Saturday, June 16, 2012

Navigation

Most of the city streets on which I run are pretty flat, but at least once a week I try to run up a nearby hill.  It is only recently that I have been successful in running all the way to the top.  No, it is not a particularly high hill, and if you saw it, you would probably laugh and wonder what the big deal is.  However, in order for me to make it to the top without pausing, there is some strategy involved.  I need to be hydrated and properly fueled.  If I have eaten too much, lethargy will probably take over.    If I do not eat enough, my stamina will be short lived.  I also need to be at a point of my run where I am warmed up, but not at the end of the run when my energy is waning.   Yes, it is a balancing act.  
 
I ran up this hill a few days ago, and arrived at the top rather breathless.  As I waited for calmness to return, I thought how easy it would be to think of this hill as some sort of enemy that needed to be conquered.  Often, we do put our struggles in this category.  Illness, addiction, or other concerns are often viewed as something that, with enough effort, can be beaten, or at least gotten through and left behind forever.  Worse, we don't think of them at all, but rather we try to just run away, trying desperately to believe there is somewhere else to go.   
 
Yet, even when one hill is run, there is always another, and my need to learn balance is on going, just as most struggles are. Perhaps we should view these struggles in another light.  Let us learn to see them not as enemy territory, but as sacred ground where we can learn more about ourselves, and about God.  It is often in our struggles where we find a deeper focus and more intense prayer life.  
 
The first time I sung Fanny Crosby's hymn, "Jesus, Keep me Near the Cross," I found myself wondering why on earth would I ever sing that?  Yet, over the years, I have come to think of Fanny Crosby as one of my spiritual mothers.  When I sing of wanting to be kept near the cross, I am singing of my struggles, and of asking for the courage to not turn and run away from them, but to stay close.  If we do not stay close to our struggles, we can never be transformed by them.   And that is the grand lesson of the cross.  Just as Jesus was never left there, neither are we.    
 
Fanny Crosby was blinded at the age of six weeks, probably as a result of a quack doctor efforts.  It is reported that she wrote over 9,000 hymns and poems in her lifetime.  A friend of mine once told me that he learned to "see" music differently from a blind pianist.  I think that is what Fanny has done for me.  She has helped me to "see" some of my own blindness that happens when I try to run from that sacred ground of struggle.  I will never believe that we are called to suffer just for the sake of suffering, but so that we can learn to see, and thus live more fully into our sacred humanness.               
 
Blessings on your journey.  If you are struggling, please know you are not alone.   God is with you, and is always willing to give you some good traveling companions.   Come, let us go together.    We can even sing on the way.       
  
Jesus, keep me near the cross, 
there a precious fountain, 
free to all a healing stream, 
flows from Calvary's mountain.
                                       - Fanny Crosby 1869

Saturday, June 2, 2012

The Truth About Wallpaper


My husband, bless his heart, has been removing the wallpaper in our bathroom.  Finally, after living in this house for well over a decade,  the tiny floral pattern got to us.  He finished most of the removal stage yesterday. The space is currently pretty much completely devoid of color, save a couple of towels.   We have both commented on how surprisingly stark the bathroom is at the moment.  This plain little bathroom has reminded me about how there is a certain amount of illusion in our homes.  We paint the walls, do some decorating, move in some rugs and some furniture, maybe get a cat or a dog.   Most of us really try to do our houses up right.  

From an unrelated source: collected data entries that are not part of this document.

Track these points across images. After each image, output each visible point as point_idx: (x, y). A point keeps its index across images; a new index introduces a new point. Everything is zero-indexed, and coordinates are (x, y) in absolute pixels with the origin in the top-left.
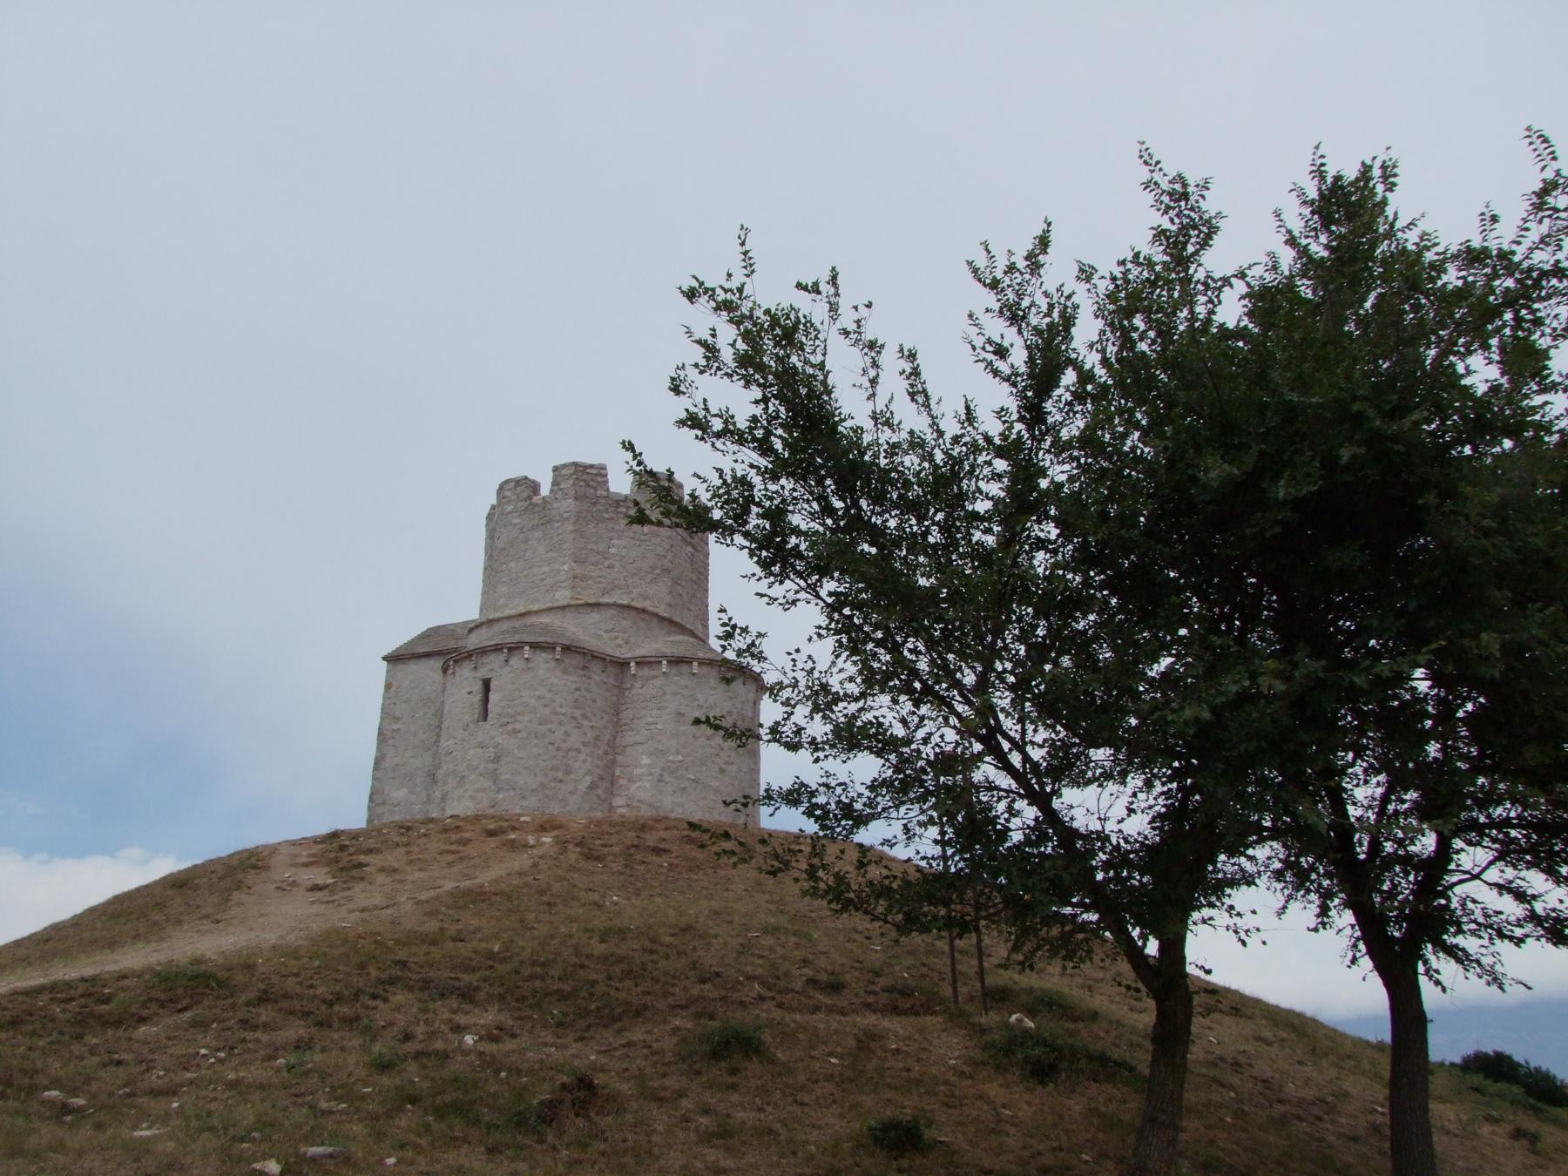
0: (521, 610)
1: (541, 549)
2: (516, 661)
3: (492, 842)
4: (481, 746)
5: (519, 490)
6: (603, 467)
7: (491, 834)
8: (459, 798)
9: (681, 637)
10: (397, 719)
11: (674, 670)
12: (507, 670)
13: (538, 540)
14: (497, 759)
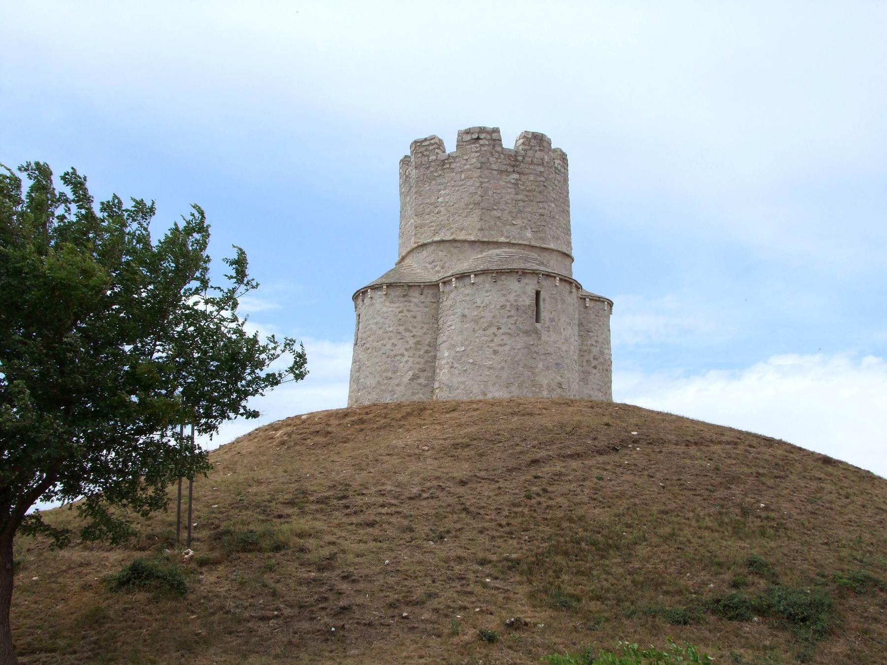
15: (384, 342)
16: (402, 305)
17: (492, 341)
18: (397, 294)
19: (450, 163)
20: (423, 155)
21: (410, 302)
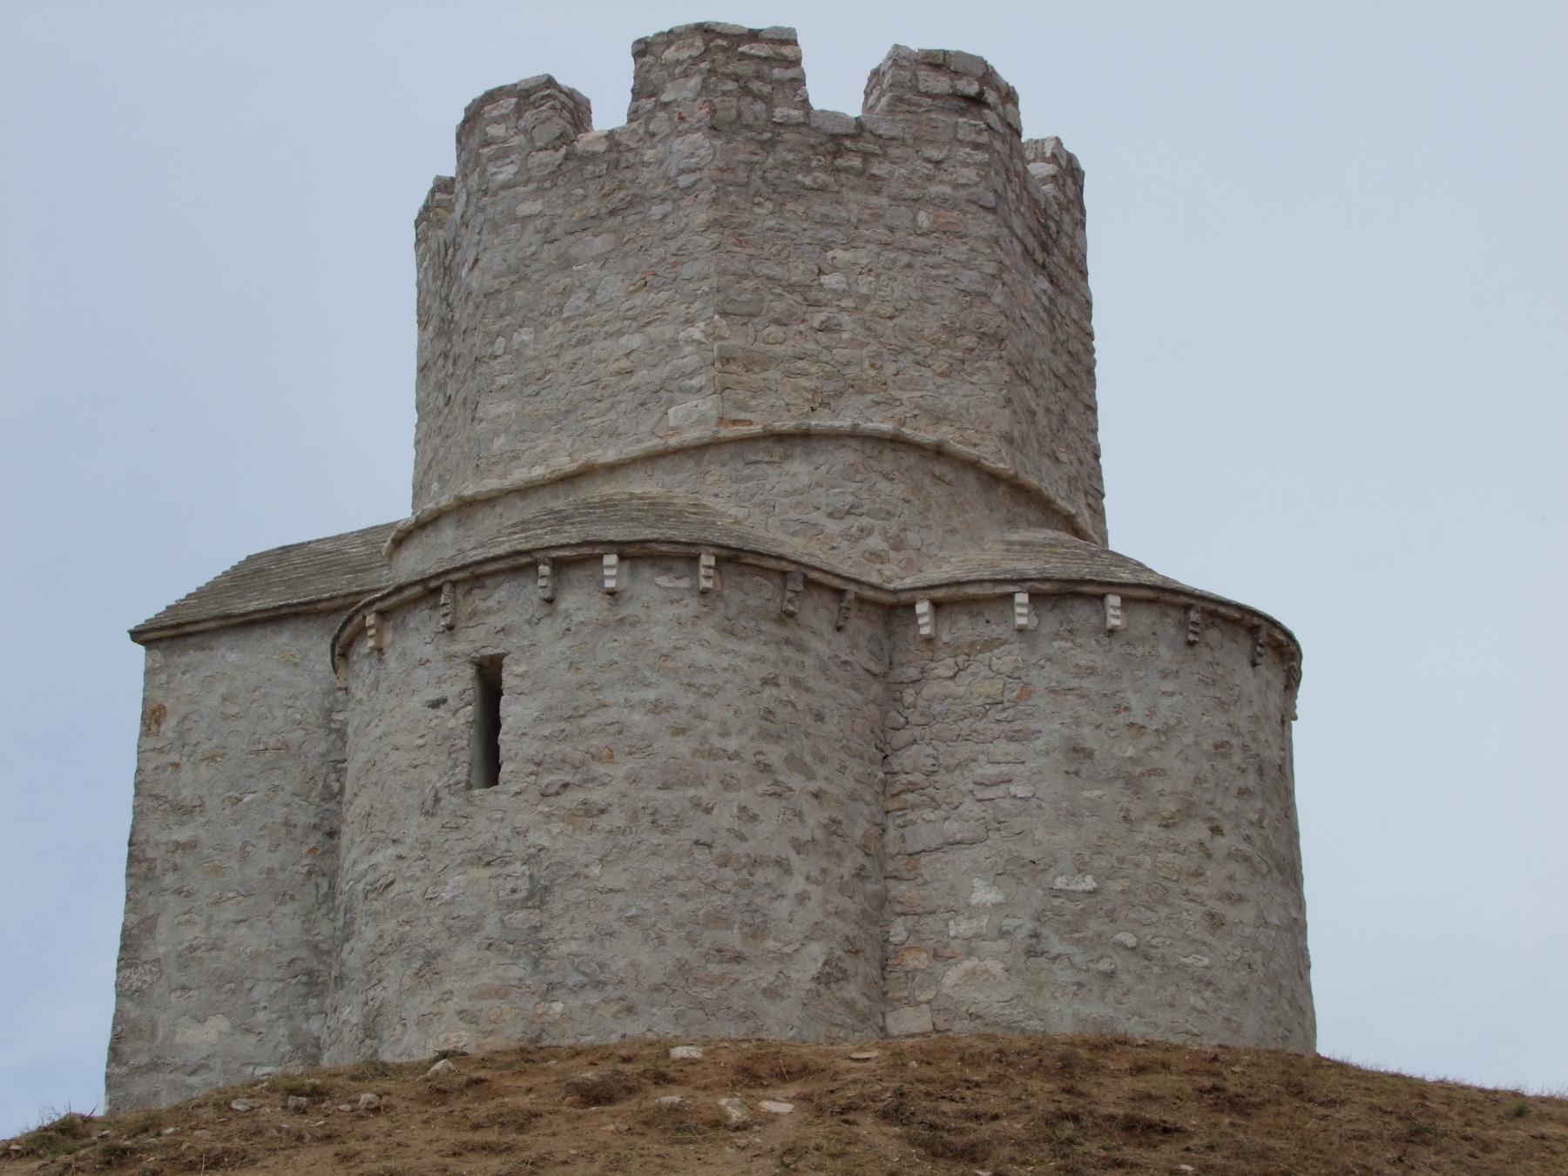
0: (564, 463)
1: (613, 286)
2: (579, 602)
3: (606, 1124)
4: (485, 858)
5: (539, 110)
6: (787, 39)
7: (594, 1096)
8: (424, 1020)
9: (1047, 534)
10: (184, 812)
11: (1051, 623)
12: (547, 630)
13: (603, 260)
14: (538, 895)
15: (704, 794)
16: (770, 652)
17: (1197, 874)
18: (753, 601)
19: (866, 156)
20: (746, 91)
21: (802, 648)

However, the reality is, take away the "stuff" and most houses are really pretty simple.  If we are fortunate, we have walls, a roof, floors, plumbing, and electricity.  Yet rarely, as valuable as these are, do such conveniences make a home.  Nor does  comfort.   Not even new appliances.  No, only love can create a home.  What is true of our houses, is true of our lives.   Living in our skins, and living in our souls are not necessarily synonymous.  Just like going to church and living a life of faith are not either.  Love is what helps us to settle in.  Love is what allows us to experience the realness of God.  We can't understand God, no matter how hard we try.  We simply can't.  But, we can learn to live in love.  I don't think God asks much more of us than that - to give our lives over to the love already in us.

God is always here.  God is always.  God is.  God.  
 
Wallpaper, on the other hand, is not.  Although, it can be pretty stubborn.   


  
A case of contradictories, both of them true. 
There is a God. There is no God.
Where is the problem? I am quite sure that 
there is a God in the sense that I am sure 
my love is no illusion. I am quite sure 
there is no God, in the sense that I am sure 
there is nothing which resembles what 
I can conceive when I say that word.     
   
                                                   - Simone Weil (1909-1943)   

                                                       
   
God is love, and those who abide in love abide in God, and God abides in them (1John 4:16).